■ TEXTE DE RÉFÉRENCE ■
────────────────────

Une enquête inédite. Une autre étude, intéressante pour la culture, apporte des données significatives grâce aux questions posées par le Crédoc à 3 000 Français âgés de plus de 15 ans sur leurs conditions de vie en 2020. Signée Anne Jonchery et Philippe Lombardo pour le ministère de la Culture, elle fait le bilan des Pratiques culturelles en temps de confinement en comparant les réponses apportées au Crédoc et l’enquête décennale sur les pratiques culturelles réalisée en 2018.

Des conclusions relativement inattendues. La première, en partie étonnante, est que « les Français ont profité de cet épisode pour s’adonner aux pratiques culturelles en amateur ». Nos compatriotes sont 10% de plus à s’être adonnés pendant les confinements et couvre-feux successifs à une activité scientifique ou technique telle que l’astronomie ou les recherches historiques (soit 17% de la population). Pour la musique, la danse, les arts graphiques, le montage audio ou vidéo, c’est 6% de plus, soit une fourchette comprise entre 13% de la population pour la danse et 20% pour le dessin.

 

Les écarts sociaux réduits. La féminisation des pratiques artistiques s’est poursuivie avec une augmentation nette pour les arts graphiques. Les hommes ont toutefois rattrapé en partie leur retard sur les femmes dans la pratique de la danse et de l’écriture, alors que ces dernières ont rattrapé les hommes dans la pratique d’un instrument de musique.

Autre révélation, et non des moindres, les écarts sociaux se sont resserrés. Et d’une manière radicale selon les secteurs. Ainsi les pratiques artistiques en amateur touchaient deux fois plus de cadres que d’ouvriers en 2018. En 2020, c’est l’égalité entre les deux catégories sociales. Une tendance inattendue qui s’explique autant par une baisse des pratiques des cadres que par une hausse des pratiques ouvrières, qui a rajeuni les pratiquants et réduit les écarts sociaux. « D’une façon générale, les consommations culturelles ont progressé et sont mieux réparties parmi les différents groupes, à l’exception toutefois de l’écoute de musique et de la presse écrite » notent les auteurs de l’étude. Sans surprise cette fois, les hausses constatées sont d’autant plus importantes chez les salariés en télétravail ou en chômage partiel.

────────────────────

■ ACTIVITÉS ET EXERCICES ■
A - Réécrivez tout le passage du texte sur les pratiques culturelles allant de « Les écarts sociaux réduits. » jusqu'à « instrument de musique. », en remplaçant « arts graphiques » par « arts plastiques ».
B - Répondez aux questions suivantes d'après le texte sur les pratiques culturelles.
(i) À combien de Français le Crédoc a-t-il posé ses questions ?
(ii) En quelle année l'enquête décennale sur les pratiques culturelles a-t-elle été réalisée ?
(iii) Quelle part de la population pratique le dessin ?
Le matériel qui suit n'est pas nécessaire.

────────────────────

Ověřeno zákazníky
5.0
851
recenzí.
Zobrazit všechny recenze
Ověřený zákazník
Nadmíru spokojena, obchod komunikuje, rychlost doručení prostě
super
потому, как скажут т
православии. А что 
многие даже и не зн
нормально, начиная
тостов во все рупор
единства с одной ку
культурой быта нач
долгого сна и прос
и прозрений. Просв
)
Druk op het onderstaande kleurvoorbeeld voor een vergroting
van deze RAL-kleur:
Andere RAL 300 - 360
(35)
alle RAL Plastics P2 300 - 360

────────────────────

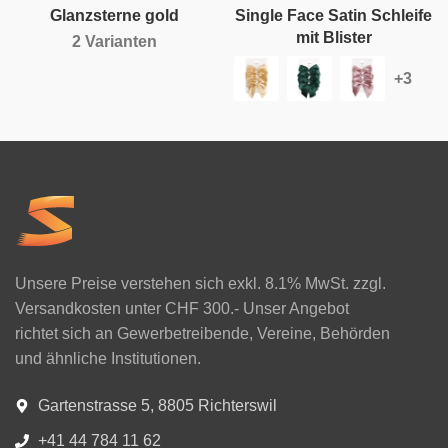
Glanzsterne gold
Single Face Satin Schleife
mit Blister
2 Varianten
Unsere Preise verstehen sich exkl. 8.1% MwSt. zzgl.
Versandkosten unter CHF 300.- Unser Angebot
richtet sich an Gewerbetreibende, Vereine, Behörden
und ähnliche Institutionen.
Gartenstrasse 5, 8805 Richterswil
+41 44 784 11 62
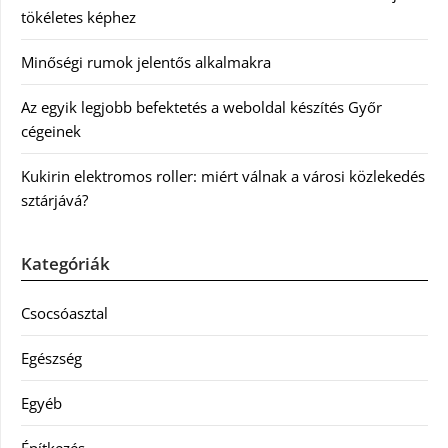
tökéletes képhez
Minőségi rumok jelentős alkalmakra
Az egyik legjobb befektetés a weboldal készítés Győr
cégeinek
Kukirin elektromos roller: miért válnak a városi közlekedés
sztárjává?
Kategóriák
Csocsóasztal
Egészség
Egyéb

────────────────────

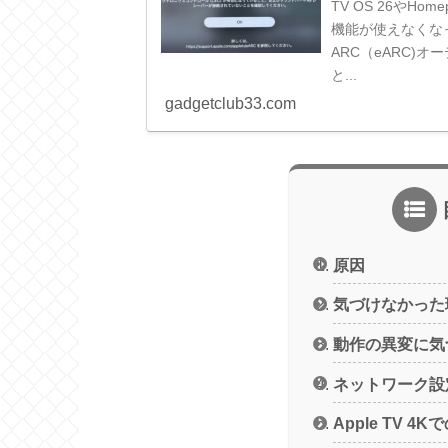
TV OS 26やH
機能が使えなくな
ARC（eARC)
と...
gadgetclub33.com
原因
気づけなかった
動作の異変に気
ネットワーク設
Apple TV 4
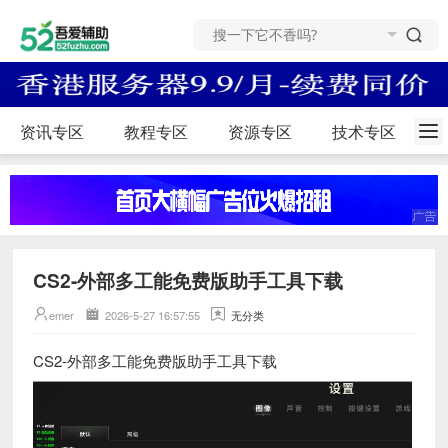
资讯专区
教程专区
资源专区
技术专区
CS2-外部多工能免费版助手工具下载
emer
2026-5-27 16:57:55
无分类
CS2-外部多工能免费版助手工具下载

────────────────────

■ CORRIGÉ DES EXERCICES ■
A -
Les écarts sociaux réduits. La féminisation des pratiques artistiques s’est poursuivie avec une augmentation nette pour les arts plastiques. Les hommes ont toutefois rattrapé en partie leur retard sur les femmes dans la pratique de la danse et de l’écriture, alors que ces dernières ont rattrapé les hommes dans la pratique d’un instrument de musique.

B -
(i) À 3 000 Français âgés de plus de 15 ans.
(ii) En 2018.
(iii) 20 % de la population.